You can use a priority queue to solve this in $O(E+V\log V)$:

• Put all vertices in a priority queue, with their priority being their degree.
• While the queue is non-empty:
  • Remove a vertex $v$ of minimal priority, which must be $1$ (or $0$ at the very end).
  • Let $\sigma(v) = 1 + \max \sigma(u)$, where $u$ goes over all original neighbors of $v$.
  • Subtract $1$ from the priority of the unique remaining neighbor of $u$ (if any).

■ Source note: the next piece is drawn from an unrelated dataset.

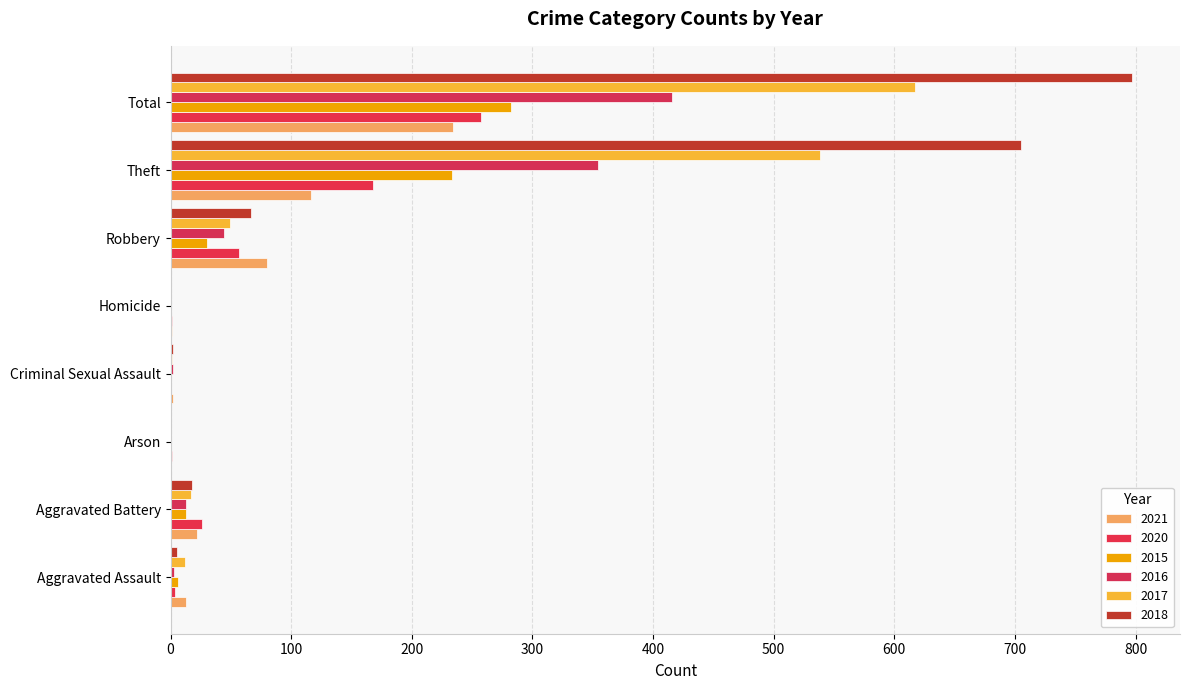

What are all the series names shown in the legend?

2021, 2020, 2015, 2016, 2017, 2018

In fact, we don't really need a priority queue, and this algorithm can be implemented using a simple queue in time $O(E+V)$:

• Initialize an array of length $V$ with the degrees of all vertices.
• Initialize another array of length $V$ with "alive".
• Go once through the first array, and push all vertices of degree $1$ to a queue.
• While the queue is non-empty:
  • Pop a vertex $v$.
  • Let $\sigma(v) = 1 + \max \sigma(u)$, where $u$ goes over all original neighbors of $v$.
  • Mark $v$ as "dead".
  • If $v$ has some "alive" neighbor $u$, subtract $1$ from the degree of $u$.
  • If the new degree of $u$ is $1$, push $u$ to the queue.

Rooted Trees

Use DFS instead. Here is a sketch of the algorithm.

• Given a node $v$, if $v$ is a leaf, set $d(v) = 1$.
• If $v$ is not a leaf, run the algorithm on all its children, and then let $d(v) = 1 + \max d(u)$, where $u$ goes over the set of all children.

You run this algorithm on the root.